Stranded Australians have voiced their frustration with the Australian government after Emirates confirmed the suspension of many of its international flights into and out of Australia.
The Dubai-based carrier announced that flights to and from Sydney, Brisbane and Melbourne would stop “until further notice” due to “operational reasons”.
26-year-old Ryan Sims, from Brisbane, is currently in Poland, but has spent most of the last year in the United Kingdom.
He had an Emirates flight home in February before it was cancelled.
"It's a shock to the system, but it's not a surprise. Cancelled flights are a daily occurrence now for Australians over here," he told SBS News.
Mr Sims said he didn't blame the Emirates airline, but the Australian government's policies which had reduced international capacity.
"The real frustration is with the Australian government. We are a year into the pandemic and people are still saying they can't find places for Australians to come home," he said.
The airline has advised their last flights in and out of each city are as follows:
- Dubai-Brisbane (EK430), 16 January
- Brisbane-Dubai (EK431), 17 January
- Dubai-Sydney (EK414), 18 January
- Sydney-Dubai (EK415), 19 January
- Dubai-Melbourne (EK408), 19 January
- Melbourne-Dubai (EK409), 20 January
Emirates has advised those with tickets to the affected destinations to contact the airline or their travel agent.
"Customers holding tickets with final destinations Sydney, Melbourne and Brisbane will not be accepted for travel at their point of origin after the completion of the above flights," the airline said in a statement on its website.
"Emirates regrets any inconvenience caused. Affected customers should contact their travel agent or Emirates contact centre for rebooking options."
The Australian High Commission in the UK issued a statement saying it “appreciates the disruption this will cause”.
In a statement to SBS News, the Department of Foreign Affairs and Trade said there are around 38,000 people currently registered as being overseas and wanting to return, of which around 5,000 are considered vulnerable.

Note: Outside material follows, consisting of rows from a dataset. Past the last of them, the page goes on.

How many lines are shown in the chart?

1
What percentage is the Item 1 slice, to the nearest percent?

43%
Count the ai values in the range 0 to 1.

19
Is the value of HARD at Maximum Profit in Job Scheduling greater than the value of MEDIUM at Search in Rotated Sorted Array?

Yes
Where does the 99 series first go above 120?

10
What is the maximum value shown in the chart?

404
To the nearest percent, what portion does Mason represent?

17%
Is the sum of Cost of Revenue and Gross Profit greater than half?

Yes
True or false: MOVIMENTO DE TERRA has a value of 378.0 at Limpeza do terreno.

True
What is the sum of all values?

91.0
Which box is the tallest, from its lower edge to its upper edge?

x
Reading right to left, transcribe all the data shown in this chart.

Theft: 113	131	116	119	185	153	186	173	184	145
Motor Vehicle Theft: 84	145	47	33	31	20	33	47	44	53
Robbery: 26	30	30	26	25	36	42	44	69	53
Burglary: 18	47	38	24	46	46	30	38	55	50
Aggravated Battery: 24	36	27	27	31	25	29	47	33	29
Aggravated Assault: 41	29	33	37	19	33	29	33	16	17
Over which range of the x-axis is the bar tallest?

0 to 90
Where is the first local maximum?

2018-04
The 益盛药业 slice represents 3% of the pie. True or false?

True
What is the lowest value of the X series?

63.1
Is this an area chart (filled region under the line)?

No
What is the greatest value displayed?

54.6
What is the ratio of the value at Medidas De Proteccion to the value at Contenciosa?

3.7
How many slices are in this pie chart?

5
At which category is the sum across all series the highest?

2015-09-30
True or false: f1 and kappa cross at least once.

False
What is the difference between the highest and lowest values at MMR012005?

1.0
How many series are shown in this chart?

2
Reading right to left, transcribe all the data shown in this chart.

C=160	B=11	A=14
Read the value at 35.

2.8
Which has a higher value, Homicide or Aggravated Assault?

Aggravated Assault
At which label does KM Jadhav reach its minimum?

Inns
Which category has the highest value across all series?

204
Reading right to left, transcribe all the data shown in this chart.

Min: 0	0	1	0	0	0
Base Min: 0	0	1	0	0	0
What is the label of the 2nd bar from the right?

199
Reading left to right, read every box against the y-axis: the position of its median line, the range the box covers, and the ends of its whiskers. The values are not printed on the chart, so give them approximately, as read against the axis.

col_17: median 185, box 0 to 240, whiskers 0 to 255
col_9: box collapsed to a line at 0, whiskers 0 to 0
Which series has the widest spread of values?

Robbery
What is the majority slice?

"Further facilitated flights to support the return of vulnerable Australians overseas are planned for the coming weeks from the United Kingdom, India, United States and other countries," the statement said.
Prime Minister Scott Morrison announced there will now be a reduced cap of 1505 travellers a week to New South Wales, 512 to Western Australia and 500 to Queensland.
"That will be reviewed now by 15 February, not under the arrangement we previously had, which was at the end of this month,” he said.